**TO BE DONE:** Please duplicate part of the text on The Dirty Dozen: Next Mission word for word, beginning at the words "Dressed as elite" and stopping after the words "soldiers pursue them.".

**TEXT BLOCK:**
The Dirty Dozen: Next Mission is a 1985 made-for-TV film and sequel to the original 1967 film Dirty Dozen, directed by Andrew V. McLaglen and reuniting Lee Marvin, Ernest Borgnine and Richard Jaeckel 18 years after the original hit war film. Marvin returns to lead an all-new dirty dozen on a mission to assassinate an SS General played by Wolf Kahler.

Plot
In German occupied France in September 1944, Waffen-SS General Dietrich (Wolf Kahler) plots with other high-ranking Nazi officials to make a second attempt on Hitler's life.

In England, Major General Worden (Ernest Borgnine) learns of the plot through the French Resistance. He and other Allied generals are worried that if Dietrich assassinates Hitler, capable Nazi commanders will continue the war beyond 1945. Worden considers Hitler "their best ally," because his incompetence as a military commander is "paralyzing his own army."

In the meantime, Major John Reisman (Lee Marvin) is on trial for hijacking a shipment of steaks intended for high-ranking American officers, when Worden summons him and tells him that he is to again train twelve convicted US soldiers for a suicide mission: namely, to assassinate General Dietrich before he can assassinate Hitler. Reisman considers the idea of stopping Dietrich ludicrous, but Worden leaves him little choice, threatening to send him right back to trial if he does not cooperate.

Reisman returns to Marston Tyne Military Prison to select a new Dirty Dozen, again with the help of MP Sergeant Clyde Bowren (Richard Jaeckel). He initially selects thirteen prisoners — a baker's dozen: Sixkiller, Dregors, Deutsch, Valentine, Wright, Wells, Perkins, Le Clair, Rosen, Anderson, Baxley, Reynolds and Sanders.

Reisman and Bowren gather the selected soldiers together at a disused train station. Initially, there are thirteen of them but Rosen is insubordinate and Reisman has him taken back to prison, bringing the number back down to twelve. He trains the group how to storm a train, assault the guards, and find and kill Dietrich. Initially they train only with wooden guns and rubber grenades but when General Worden informs Reisman that their schedule has been bumped up, Reisman gives the men real guns. There is mild strife when, during a German air raid, convict Louis Valentine (Ken Wahl) attempts to escape. However, Sixkiller and Wells capture him and beat him up before bringing him back and explaining to Reisman he was merely sleepwalking.

Dressed as elite German soldiers, Reisman and the Dozen (this time without Sergeant Bowren, who remains behind) fly to a German-held French airfield and land, where they will take a bus. Realizing a Wehrmacht soldier who was black would give them away, Reisman has Dregors bandage his face as though wounded. However his hands are bare, and a Gestapo agent notices them and sounds an alarm, forcing the Dozen to escape in the bus. The Gestapo agent and several German soldiers pursue them.

**RECORD LIST:**

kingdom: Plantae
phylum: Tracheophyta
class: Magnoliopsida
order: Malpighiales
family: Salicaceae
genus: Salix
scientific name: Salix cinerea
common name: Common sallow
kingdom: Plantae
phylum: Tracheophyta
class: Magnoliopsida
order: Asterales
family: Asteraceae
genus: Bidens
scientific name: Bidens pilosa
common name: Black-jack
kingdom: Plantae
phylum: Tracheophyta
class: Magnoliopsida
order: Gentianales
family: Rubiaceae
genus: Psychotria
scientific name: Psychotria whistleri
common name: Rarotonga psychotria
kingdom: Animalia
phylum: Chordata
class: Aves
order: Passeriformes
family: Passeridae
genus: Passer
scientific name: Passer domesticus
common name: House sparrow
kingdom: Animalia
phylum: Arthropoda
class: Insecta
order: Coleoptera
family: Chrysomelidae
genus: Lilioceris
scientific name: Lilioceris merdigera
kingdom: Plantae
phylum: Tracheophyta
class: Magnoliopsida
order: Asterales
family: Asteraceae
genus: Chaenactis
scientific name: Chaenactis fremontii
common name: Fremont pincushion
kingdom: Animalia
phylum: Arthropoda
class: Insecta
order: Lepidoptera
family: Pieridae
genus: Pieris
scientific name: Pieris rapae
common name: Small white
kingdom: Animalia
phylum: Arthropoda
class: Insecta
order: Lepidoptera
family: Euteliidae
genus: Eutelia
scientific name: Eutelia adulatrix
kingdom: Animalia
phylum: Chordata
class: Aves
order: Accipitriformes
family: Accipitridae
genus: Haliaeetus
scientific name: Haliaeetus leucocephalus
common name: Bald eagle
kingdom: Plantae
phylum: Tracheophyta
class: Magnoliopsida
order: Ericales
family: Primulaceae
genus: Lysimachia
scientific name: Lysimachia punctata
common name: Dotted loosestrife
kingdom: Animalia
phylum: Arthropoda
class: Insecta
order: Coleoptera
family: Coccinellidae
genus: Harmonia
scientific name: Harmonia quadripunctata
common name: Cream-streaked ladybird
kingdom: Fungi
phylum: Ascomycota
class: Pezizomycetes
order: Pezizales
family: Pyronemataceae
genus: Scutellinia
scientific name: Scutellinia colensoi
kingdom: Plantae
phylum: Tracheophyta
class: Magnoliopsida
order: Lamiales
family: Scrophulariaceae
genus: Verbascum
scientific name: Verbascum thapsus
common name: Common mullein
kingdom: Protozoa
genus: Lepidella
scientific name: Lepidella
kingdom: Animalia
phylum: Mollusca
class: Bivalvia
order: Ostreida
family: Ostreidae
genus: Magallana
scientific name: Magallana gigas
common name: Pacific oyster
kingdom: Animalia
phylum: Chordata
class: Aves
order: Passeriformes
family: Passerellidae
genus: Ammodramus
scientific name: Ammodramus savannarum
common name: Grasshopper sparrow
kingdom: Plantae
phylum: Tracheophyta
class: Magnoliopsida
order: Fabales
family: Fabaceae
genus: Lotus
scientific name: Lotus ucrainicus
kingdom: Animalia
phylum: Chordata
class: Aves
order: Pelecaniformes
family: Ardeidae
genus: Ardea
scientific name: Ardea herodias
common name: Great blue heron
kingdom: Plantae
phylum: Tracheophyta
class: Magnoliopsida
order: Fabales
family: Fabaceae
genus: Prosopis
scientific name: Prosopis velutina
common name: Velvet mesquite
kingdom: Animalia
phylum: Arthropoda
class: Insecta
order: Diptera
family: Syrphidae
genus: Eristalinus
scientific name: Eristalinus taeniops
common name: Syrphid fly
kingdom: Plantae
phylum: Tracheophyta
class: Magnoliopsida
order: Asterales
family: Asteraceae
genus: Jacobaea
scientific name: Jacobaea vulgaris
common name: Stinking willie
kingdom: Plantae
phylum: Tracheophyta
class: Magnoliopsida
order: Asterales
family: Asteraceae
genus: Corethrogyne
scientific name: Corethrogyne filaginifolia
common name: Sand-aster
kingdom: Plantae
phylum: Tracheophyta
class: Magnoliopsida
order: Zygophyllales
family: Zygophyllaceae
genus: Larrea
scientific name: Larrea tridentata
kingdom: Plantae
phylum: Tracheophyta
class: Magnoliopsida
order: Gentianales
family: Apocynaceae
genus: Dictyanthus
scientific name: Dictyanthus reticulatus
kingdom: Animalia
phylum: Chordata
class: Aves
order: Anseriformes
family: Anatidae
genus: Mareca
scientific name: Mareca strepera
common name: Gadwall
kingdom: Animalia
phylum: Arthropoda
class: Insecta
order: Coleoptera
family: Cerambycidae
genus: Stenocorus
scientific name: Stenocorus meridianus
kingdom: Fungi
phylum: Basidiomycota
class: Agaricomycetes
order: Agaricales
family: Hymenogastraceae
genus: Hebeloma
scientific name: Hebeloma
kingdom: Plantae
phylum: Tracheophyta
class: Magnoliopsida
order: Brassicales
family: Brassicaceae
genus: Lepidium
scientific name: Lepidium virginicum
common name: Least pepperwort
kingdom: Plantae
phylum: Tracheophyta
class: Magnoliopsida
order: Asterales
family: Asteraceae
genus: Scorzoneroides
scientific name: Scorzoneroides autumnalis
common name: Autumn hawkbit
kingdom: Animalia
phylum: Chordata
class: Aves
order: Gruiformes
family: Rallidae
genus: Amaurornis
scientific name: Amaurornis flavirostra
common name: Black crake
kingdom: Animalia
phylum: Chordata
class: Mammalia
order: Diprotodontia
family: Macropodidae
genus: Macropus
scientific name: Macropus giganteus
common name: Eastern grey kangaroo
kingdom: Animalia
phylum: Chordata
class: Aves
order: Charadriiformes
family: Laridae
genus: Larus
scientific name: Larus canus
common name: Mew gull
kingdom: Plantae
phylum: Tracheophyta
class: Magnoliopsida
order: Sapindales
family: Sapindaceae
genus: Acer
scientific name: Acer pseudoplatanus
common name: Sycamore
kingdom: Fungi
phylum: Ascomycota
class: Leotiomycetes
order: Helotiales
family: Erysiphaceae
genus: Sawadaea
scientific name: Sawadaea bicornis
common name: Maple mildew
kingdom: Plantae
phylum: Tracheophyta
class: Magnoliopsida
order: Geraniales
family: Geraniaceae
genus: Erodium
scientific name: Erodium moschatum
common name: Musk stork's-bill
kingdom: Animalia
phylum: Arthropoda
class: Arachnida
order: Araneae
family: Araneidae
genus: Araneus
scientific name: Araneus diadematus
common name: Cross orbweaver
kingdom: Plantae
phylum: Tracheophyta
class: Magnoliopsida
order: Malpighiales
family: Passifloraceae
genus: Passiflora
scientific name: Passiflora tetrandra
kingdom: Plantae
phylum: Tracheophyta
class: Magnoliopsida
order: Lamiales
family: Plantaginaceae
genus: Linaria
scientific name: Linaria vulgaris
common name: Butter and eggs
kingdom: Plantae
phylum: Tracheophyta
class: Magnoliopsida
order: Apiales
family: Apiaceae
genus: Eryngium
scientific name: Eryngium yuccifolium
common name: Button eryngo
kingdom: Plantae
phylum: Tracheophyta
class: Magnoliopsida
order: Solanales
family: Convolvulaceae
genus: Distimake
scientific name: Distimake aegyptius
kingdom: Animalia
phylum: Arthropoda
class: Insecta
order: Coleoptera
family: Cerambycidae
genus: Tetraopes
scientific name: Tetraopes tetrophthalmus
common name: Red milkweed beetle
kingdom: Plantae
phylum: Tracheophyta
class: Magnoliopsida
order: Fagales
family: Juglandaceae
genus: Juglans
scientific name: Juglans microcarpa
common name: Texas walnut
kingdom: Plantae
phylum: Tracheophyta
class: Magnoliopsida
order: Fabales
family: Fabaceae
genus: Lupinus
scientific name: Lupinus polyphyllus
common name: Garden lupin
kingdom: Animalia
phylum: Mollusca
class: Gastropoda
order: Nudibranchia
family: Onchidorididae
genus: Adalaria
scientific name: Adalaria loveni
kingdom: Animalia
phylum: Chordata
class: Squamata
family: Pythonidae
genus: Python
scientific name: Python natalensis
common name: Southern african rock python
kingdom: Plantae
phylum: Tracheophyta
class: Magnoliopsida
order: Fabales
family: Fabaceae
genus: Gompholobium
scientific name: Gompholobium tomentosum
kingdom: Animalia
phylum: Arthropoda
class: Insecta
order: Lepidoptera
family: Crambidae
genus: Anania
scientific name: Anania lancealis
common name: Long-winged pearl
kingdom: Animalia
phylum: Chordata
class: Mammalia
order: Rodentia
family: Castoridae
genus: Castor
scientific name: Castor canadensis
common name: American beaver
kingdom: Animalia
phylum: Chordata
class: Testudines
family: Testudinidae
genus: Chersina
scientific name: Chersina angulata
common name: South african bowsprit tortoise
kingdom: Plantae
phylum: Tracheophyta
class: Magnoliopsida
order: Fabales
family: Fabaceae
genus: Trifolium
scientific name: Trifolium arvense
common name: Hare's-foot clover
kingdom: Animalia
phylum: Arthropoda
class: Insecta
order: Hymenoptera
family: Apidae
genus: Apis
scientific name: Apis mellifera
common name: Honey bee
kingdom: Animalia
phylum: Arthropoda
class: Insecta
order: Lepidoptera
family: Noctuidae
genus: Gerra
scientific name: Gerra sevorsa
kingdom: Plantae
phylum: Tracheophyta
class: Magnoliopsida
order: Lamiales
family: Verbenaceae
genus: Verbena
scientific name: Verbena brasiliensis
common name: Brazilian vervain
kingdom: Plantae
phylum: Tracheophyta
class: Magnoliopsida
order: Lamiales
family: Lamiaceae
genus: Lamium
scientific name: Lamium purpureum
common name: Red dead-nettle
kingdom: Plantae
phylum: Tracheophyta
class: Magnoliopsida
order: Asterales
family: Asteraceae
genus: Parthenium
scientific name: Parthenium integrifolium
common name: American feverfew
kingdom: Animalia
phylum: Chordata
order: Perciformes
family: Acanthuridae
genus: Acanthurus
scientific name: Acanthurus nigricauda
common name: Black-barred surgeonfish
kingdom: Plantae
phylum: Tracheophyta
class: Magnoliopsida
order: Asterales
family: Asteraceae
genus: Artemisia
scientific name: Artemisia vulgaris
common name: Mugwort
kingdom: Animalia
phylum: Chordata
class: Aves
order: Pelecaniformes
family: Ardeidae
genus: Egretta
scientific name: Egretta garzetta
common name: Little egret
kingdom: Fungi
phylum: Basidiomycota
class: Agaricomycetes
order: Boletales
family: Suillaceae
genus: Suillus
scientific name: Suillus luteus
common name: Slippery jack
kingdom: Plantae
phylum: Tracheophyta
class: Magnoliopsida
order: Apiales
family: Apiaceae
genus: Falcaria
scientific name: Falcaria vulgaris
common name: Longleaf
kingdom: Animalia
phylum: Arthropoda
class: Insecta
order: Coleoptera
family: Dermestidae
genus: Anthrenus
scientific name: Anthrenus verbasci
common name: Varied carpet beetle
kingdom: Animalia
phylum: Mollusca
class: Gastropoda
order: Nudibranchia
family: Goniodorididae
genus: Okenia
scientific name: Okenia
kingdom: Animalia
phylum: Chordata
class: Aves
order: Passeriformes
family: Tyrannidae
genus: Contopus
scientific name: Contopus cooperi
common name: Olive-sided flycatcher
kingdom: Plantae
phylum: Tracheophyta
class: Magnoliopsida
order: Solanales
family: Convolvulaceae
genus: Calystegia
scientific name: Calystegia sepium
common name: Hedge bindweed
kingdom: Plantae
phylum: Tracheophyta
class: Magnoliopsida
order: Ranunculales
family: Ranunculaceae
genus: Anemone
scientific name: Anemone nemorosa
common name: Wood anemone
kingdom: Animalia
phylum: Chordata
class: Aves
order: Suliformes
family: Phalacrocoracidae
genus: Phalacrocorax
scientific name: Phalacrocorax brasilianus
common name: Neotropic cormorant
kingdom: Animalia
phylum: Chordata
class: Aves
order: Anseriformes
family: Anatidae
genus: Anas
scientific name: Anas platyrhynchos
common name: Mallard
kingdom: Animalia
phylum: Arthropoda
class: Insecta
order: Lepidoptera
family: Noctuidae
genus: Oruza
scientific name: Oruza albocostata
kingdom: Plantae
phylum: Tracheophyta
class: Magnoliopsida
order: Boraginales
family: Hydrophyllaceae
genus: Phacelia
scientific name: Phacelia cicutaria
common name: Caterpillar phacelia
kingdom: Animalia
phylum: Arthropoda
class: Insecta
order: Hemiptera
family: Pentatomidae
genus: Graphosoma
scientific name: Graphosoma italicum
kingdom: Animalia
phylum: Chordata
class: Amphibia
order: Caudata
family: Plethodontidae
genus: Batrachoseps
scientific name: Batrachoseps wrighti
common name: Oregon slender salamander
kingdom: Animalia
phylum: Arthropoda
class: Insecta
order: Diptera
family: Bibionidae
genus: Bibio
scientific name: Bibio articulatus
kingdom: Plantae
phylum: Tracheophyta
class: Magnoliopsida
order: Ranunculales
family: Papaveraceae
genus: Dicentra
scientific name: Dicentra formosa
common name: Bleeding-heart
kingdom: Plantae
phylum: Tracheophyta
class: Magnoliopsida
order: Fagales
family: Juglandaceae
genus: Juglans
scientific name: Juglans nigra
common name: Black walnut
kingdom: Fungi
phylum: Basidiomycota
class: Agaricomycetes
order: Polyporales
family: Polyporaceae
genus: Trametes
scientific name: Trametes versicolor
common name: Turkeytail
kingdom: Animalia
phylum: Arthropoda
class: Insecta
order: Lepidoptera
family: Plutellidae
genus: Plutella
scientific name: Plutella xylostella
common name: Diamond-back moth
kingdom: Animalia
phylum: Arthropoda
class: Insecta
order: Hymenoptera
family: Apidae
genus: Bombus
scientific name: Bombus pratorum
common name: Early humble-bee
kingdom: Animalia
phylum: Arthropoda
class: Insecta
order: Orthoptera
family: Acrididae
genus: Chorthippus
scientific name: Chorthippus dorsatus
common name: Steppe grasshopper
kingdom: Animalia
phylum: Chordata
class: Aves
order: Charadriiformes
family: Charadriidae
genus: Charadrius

**SOLUTION FOR THIS EXERCISE:**
Dressed as elite German soldiers, Reisman and the Dozen (this time without Sergeant Bowren, who remains behind) fly to a German-held French airfield and land, where they will take a bus. Realizing a Wehrmacht soldier who was black would give them away, Reisman has Dregors bandage his face as though wounded. However his hands are bare, and a Gestapo agent notices them and sounds an alarm, forcing the Dozen to escape in the bus. The Gestapo agent and several German soldiers pursue them.